La sindrome di Hermansky-Pudlak (HPS) rappresenta una rara patologia ereditaria caratterizzata da albinismo oculocutaneo (OCA), colite granulomatosa e lenta coagulazione sanguigna. Tuttavia, i pazienti affetti da due specifici sottotipi di questa malattia, denominati HPS-1 e HPS-4, sviluppano una fibrosi polmonare progressiva e incurabile che inizia a manifestarsi con sintomi di difficoltà respiratoria intorno ai 30-40 anni d'età e che, generalmente, porta alla morte nel giro di un decennio.
Nello studio in questione, i ricercatori hanno innanzitutto cercato di comprendere il processo che causa l'insorgenza della fibrosi polmonare nei pazienti affetti da HPS. Normalmente, un polmone sano reagisce ad eventuali danni fisiologici, come quelli dovuti a fumo o polvere, producendo la proteina CHI3L1 (chitinase-3-like-1), che impedisce la morte delle cellule del polmone e che ripara le aree danneggiate ricoprendole con collagene.
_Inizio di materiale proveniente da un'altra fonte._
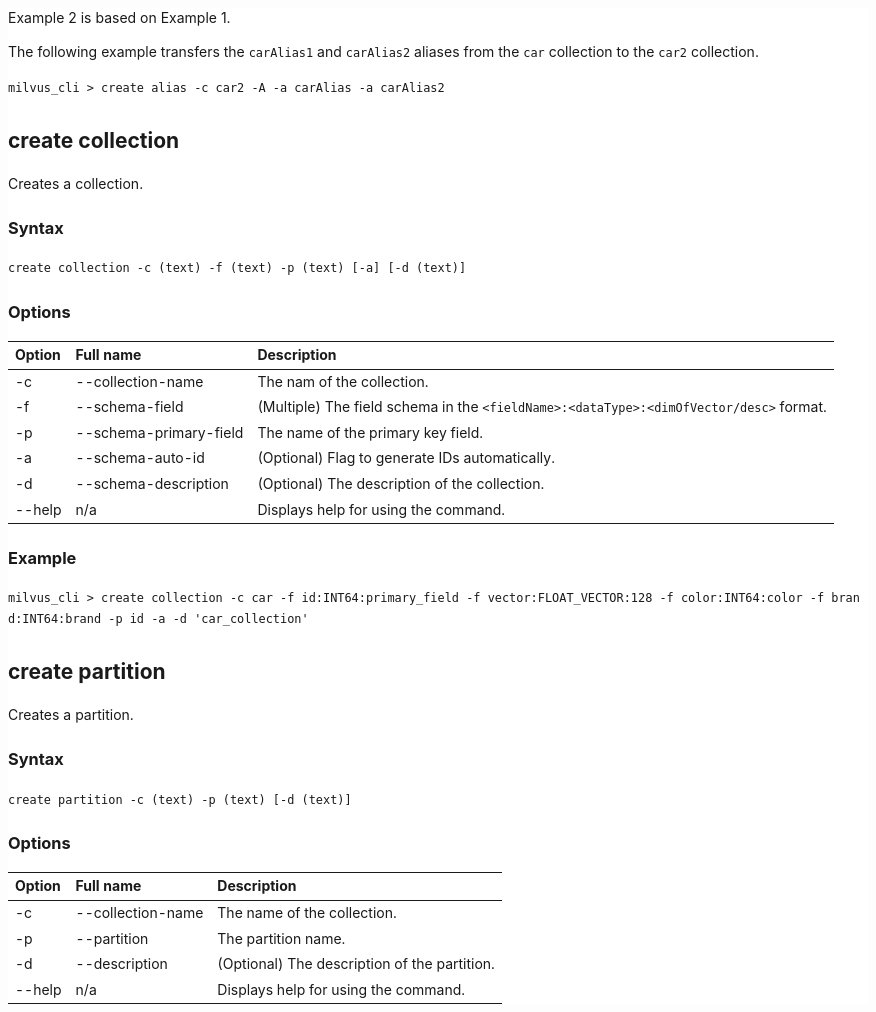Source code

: <div class="alert note">Example 2 is based on Example 1.</div>

The following example transfers the <code>carAlias1</code> and <code>carAlias2</code> aliases from the <code>car</code> collection to the <code>car2</code> collection.
```shell
milvus_cli > create alias -c car2 -A -a carAlias -a carAlias2
```

## create collection
Creates a collection.
### Syntax
```shell
create collection -c (text) -f (text) -p (text) [-a] [-d (text)]
```
### Options
|Option|Full name|Description
|:---|:---|:---|
|-c|--collection-name|The nam of the collection.|
|-f|--schema-field|(Multiple) The field schema in the    ```<fieldName>:<dataType>:<dimOfVector/desc>``` format.|
|-p|--schema-primary-field|The name of the primary key field.|
|-a|--schema-auto-id|(Optional) Flag to generate IDs automatically.|
|-d|--schema-description|(Optional) The description of the collection.|
|--help|n/a|Displays help for using the command.


### Example
```shell
milvus_cli > create collection -c car -f id:INT64:primary_field -f vector:FLOAT_VECTOR:128 -f color:INT64:color -f brand:INT64:brand -p id -a -d 'car_collection'
```

## create partition
Creates a partition.
### Syntax
```shell
create partition -c (text) -p (text) [-d (text)]
```
### Options
|Option|Full name|Description
|:---|:---|:---|
|-c|--collection-name|The name of the collection.|
|-p|--partition|The partition name.|
|-d|--description|(Optional) The description of the partition.|
|--help|n/a|Displays help for using the command.|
Questo processo di cicatrizzazione risulta innocuo se non avviene in maniera eccessiva.

La proteina CHI3L1 previene la morte delle cellule polmonari interagendo con un'altra proteina che è presente sulla superficie delle stesse cellule e che è denominata IL-13R(alpha)2, ossia 'recettore alfa 2 dell'interleuchina-13'.

I ricercatori hanno osservato che i pazienti con HPS-1 non sono in grado di produrre una quantità adeguata di IL-13R(alpha)2, per cui la proteina CHI3L1 non riesce a fermare la perdita delle cellule del polmone. Dato che questo processo di danneggiamento cellulare non può essere bloccato, l'organismo è stimolato a produrre una quantità sempre maggiore di CHI3L1, la quale continua ad intervenire causando la patologica e inarrestabile formazione di cicatrici che caratterizza la fibrosi polmonare.
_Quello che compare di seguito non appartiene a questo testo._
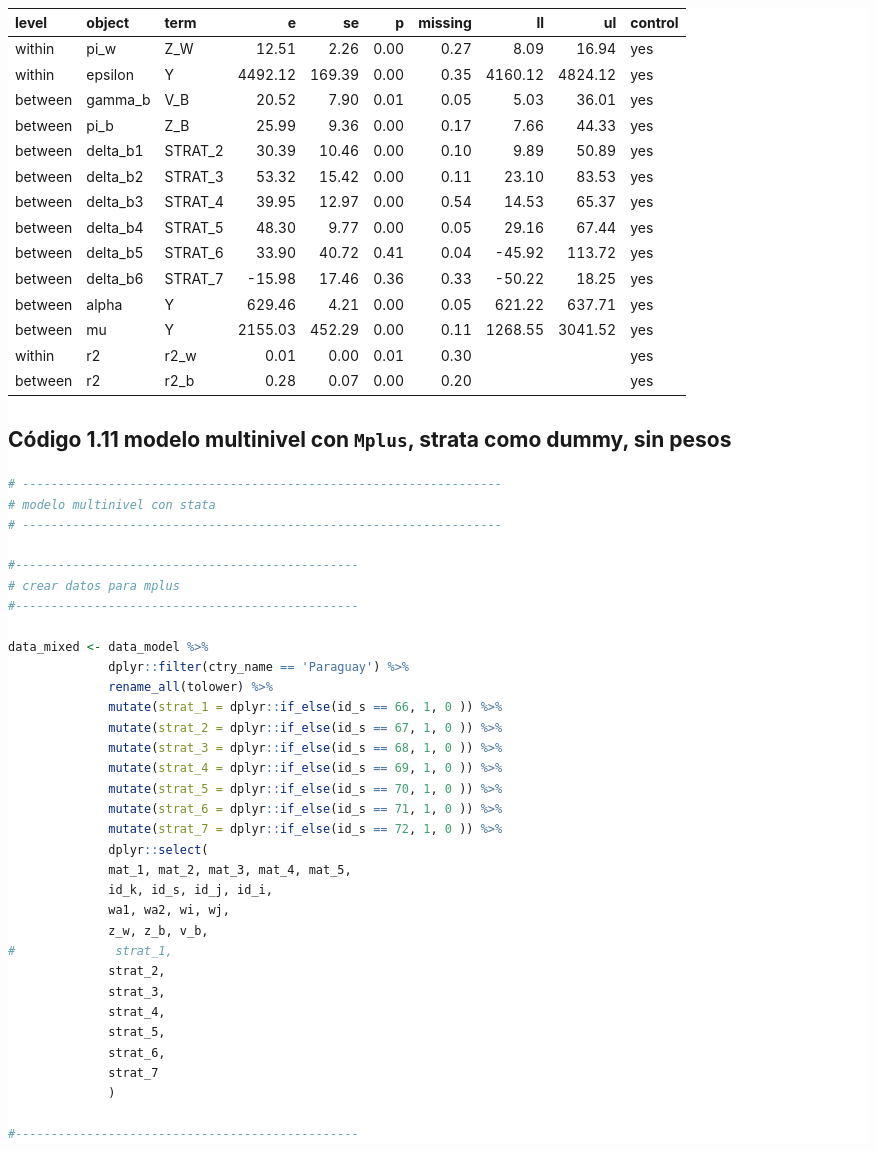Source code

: | level   | object    | term     |       e |     se |    p | missing |      ll |      ul | control |
|:--------|:----------|:---------|--------:|-------:|-----:|--------:|--------:|--------:|:--------|
| within  | pi\_w     | Z\_W     |   12.51 |   2.26 | 0.00 |    0.27 |    8.09 |   16.94 | yes     |
| within  | epsilon   | Y        | 4492.12 | 169.39 | 0.00 |    0.35 | 4160.12 | 4824.12 | yes     |
| between | gamma\_b  | V\_B     |   20.52 |   7.90 | 0.01 |    0.05 |    5.03 |   36.01 | yes     |
| between | pi\_b     | Z\_B     |   25.99 |   9.36 | 0.00 |    0.17 |    7.66 |   44.33 | yes     |
| between | delta\_b1 | STRAT\_2 |   30.39 |  10.46 | 0.00 |    0.10 |    9.89 |   50.89 | yes     |
| between | delta\_b2 | STRAT\_3 |   53.32 |  15.42 | 0.00 |    0.11 |   23.10 |   83.53 | yes     |
| between | delta\_b3 | STRAT\_4 |   39.95 |  12.97 | 0.00 |    0.54 |   14.53 |   65.37 | yes     |
| between | delta\_b4 | STRAT\_5 |   48.30 |   9.77 | 0.00 |    0.05 |   29.16 |   67.44 | yes     |
| between | delta\_b5 | STRAT\_6 |   33.90 |  40.72 | 0.41 |    0.04 |  -45.92 |  113.72 | yes     |
| between | delta\_b6 | STRAT\_7 |  -15.98 |  17.46 | 0.36 |    0.33 |  -50.22 |   18.25 | yes     |
| between | alpha     | Y        |  629.46 |   4.21 | 0.00 |    0.05 |  621.22 |  637.71 | yes     |
| between | mu        | Y        | 2155.03 | 452.29 | 0.00 |    0.11 | 1268.55 | 3041.52 | yes     |
| within  | r2        | r2\_w    |    0.01 |   0.00 | 0.01 |    0.30 |         |         | yes     |
| between | r2        | r2\_b    |    0.28 |   0.07 | 0.00 |    0.20 |         |         | yes     |

## Código 1.11 modelo multinivel con `Mplus`, strata como dummy, sin pesos

``` r
# -------------------------------------------------------------------
# modelo multinivel con stata
# -------------------------------------------------------------------

#------------------------------------------------
# crear datos para mplus
#------------------------------------------------

data_mixed <- data_model %>%
              dplyr::filter(ctry_name == 'Paraguay') %>%
              rename_all(tolower) %>%
              mutate(strat_1 = dplyr::if_else(id_s == 66, 1, 0 )) %>%
              mutate(strat_2 = dplyr::if_else(id_s == 67, 1, 0 )) %>%
              mutate(strat_3 = dplyr::if_else(id_s == 68, 1, 0 )) %>%
              mutate(strat_4 = dplyr::if_else(id_s == 69, 1, 0 )) %>%
              mutate(strat_5 = dplyr::if_else(id_s == 70, 1, 0 )) %>%
              mutate(strat_6 = dplyr::if_else(id_s == 71, 1, 0 )) %>%
              mutate(strat_7 = dplyr::if_else(id_s == 72, 1, 0 )) %>%
              dplyr::select(
              mat_1, mat_2, mat_3, mat_4, mat_5,
              id_k, id_s, id_j, id_i,
              wa1, wa2, wi, wj,
              z_w, z_b, v_b,
#              strat_1,
              strat_2,
              strat_3,
              strat_4,
              strat_5,
              strat_6,
              strat_7
              )

#------------------------------------------------
```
Il ruolo di CHI3L1 nell'insorgenza della fibrosi polmonare sembra essere confermato dal fatto che gli esami del sangue hanno mostrato come i livelli di questa proteina siano significativamente più elevati nei pazienti con HPS-1 piuttosto che in quelli affetti da una forma di HPS non associata a patologia polmonare. Secondo gli autori dello studio, tali risultati sembrano suggerire che l'aumento dei livelli di CHI3L1 possa rappresentare un biomarcatore per la diagnosi di un eventuale sviluppo di fibrosi polmonare.
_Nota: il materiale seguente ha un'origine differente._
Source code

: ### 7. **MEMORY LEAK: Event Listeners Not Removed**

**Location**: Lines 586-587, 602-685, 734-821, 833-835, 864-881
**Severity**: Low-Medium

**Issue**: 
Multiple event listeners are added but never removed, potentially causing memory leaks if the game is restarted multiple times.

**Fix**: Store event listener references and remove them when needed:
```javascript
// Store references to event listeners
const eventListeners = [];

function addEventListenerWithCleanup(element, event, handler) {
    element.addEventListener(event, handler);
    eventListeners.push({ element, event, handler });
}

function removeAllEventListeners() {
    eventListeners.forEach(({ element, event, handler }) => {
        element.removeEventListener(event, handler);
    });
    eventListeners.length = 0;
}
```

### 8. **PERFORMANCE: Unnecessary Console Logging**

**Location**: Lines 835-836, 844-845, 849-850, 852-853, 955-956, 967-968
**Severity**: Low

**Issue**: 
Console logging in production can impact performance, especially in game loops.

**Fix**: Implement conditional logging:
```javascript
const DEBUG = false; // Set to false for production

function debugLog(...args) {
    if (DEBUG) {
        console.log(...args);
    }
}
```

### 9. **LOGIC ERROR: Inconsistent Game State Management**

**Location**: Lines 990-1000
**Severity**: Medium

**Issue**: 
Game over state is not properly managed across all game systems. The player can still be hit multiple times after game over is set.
Sulla base delle osservazioni compiute, i ricercatori hanno eseguito una serie di esperimenti su modelli murini affetti da HPS-1 che sembrano aprire la strada a due potenziali strategie terapeutiche per il trattamento della fibrosi polmonare.
Innanzitutto, gli studiosi sono stati in grado di ottenere una maggiore sopravvivenza delle cellule polmonari stimolandole a produrre quantità di IL-13R(alpha)2 molto più elevate della norma.

In secondo luogo, sono riusciti a rallentare la cicatrizzazione dei polmoni sopprimendo una specifica proteina, denominata CRTH2, con cui interagisce CHI3L1 per promuovere la riparazione del tessuto polmonare mediante collagene.

"Abbiamo ancora molto lavoro da fare”, ha affermato il dott. Elias, uno dei principali autori dello studio e Preside della Facoltà di Medicina e Scienze Biologiche della Brown University. “Se siamo in grado di dimostrare che gli attuali inibitori della proteina CRTH2 sono in grado di funzionare nei nostri modelli murini, potremmo procedere verso un programma di sperimentazione umana il più rapidamente possibile”.